029 「リアルマネートレード」
つきかげは、少し呻いた。
「なんで死ぬのに宇宙へいかにゃあならん」
「だって、路地裏で変死体としてみつかるのは悲しいけど、宇宙へ行って星になると思えば踏ん切りがつくじゃない」
つきかげは、もう一度呻く。
「どうやって行くんだよ、宇宙へ」
「宇宙旅行を募集してたじゃない。
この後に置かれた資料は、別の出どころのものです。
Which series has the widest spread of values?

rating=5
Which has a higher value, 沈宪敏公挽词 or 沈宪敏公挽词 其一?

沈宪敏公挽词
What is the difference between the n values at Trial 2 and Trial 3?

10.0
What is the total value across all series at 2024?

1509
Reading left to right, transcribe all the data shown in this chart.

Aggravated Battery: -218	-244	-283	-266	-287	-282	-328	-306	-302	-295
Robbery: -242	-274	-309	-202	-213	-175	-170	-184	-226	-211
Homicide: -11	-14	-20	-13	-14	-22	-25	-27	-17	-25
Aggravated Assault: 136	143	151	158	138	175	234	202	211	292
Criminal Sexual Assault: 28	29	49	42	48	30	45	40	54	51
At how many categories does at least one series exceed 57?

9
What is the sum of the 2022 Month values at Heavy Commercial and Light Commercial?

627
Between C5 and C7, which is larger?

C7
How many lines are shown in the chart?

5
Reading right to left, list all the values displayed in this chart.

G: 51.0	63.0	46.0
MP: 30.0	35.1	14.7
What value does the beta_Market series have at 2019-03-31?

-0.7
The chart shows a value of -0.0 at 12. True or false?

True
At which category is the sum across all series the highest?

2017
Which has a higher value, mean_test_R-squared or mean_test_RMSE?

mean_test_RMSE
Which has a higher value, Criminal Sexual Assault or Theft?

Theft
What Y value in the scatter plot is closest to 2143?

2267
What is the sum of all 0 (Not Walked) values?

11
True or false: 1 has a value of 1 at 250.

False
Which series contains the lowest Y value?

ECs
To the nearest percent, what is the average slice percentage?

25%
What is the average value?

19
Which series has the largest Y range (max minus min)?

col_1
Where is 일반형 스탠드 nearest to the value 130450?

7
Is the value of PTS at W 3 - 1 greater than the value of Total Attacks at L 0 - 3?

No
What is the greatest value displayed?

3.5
あれよ、あれ」
「あれは、確か」
つきかげは少し遠い目をする。
「チケット代4億だったと思うよ。多分」
わたしは、笑みが強張るのを感じた。
「ジンバブエドルで?」
「いや、エンだね」
「願いをかなえてくれるんでしょ」
「いや、そうだが。死ぬために4億は破格だな」
「無理ってこと?」
「いや、そうは言わないが」
つきかげは頭を抱える。
「さすがに時間がかかるぞ、それは」
「そんなに待てないよ」
「なんできみは、そんなに厳しいんだよ」
つきかげは、溜息をついた。
「4億つくるのは少々無理があるな。でも、システムにきみを乗客として登録するのは多分できる」
わたしは、目をまるくする。
「あんたハッカーなの?」
「いや、むしろセキュリティシステムを構築するほうなんだが。そのせいでシステムの抜け道は色々判る」
「じゃあ、楽勝なんだ」
「馬鹿をいえ」
つきかげは、うんざりした顔になる。
「そんな簡単なもんじゃあない。プロを雇う必要がある」
「プロのハッカー?」
「そんなもんいるかよ。彼らの論理は単純だ。そこにセキュリティホールがあるから親切で教えてあげたんだよ、だ。やつらにできることなんてなにもない。揚げ足取り以外はね」
「じゃあ、なんのプロ?」
「わたしがCIAに招かれて講師をやったときには、コーディネーターと呼ばれていた」
「へ?」
「トラブルコーディネーター。彼等は例えば暴動が起こればクライアントのオファーに応じてそれを拡大したり鎮圧したりする。また犯罪者を訓練されたゲリラ兵に変えることもあるし、組織されたレジスタンスを解体したりもする」
わたしは、少しいらっとした。
「なにそれ。一体なんのはなしよ」
「傭兵だよ。システムをこじ開けるには、物理的な力も必要だからね」
「でも」
わたしは、話の行き先が見えなくなってきた。
「そんなひと雇うお金、あんたにあるの?」
「ありゃあせんさ。君が稼げ。一千万ほど」
「無理。どうやってやるのよ」
「RMTだ」
「へ?」
「リアルマネートレードだよ。そんなことも知らんのか」
わたしは、反射的に右フックをつきかげの頬に決めていた。
つきかげはぶひっ、と悲鳴をあげ膝をつく。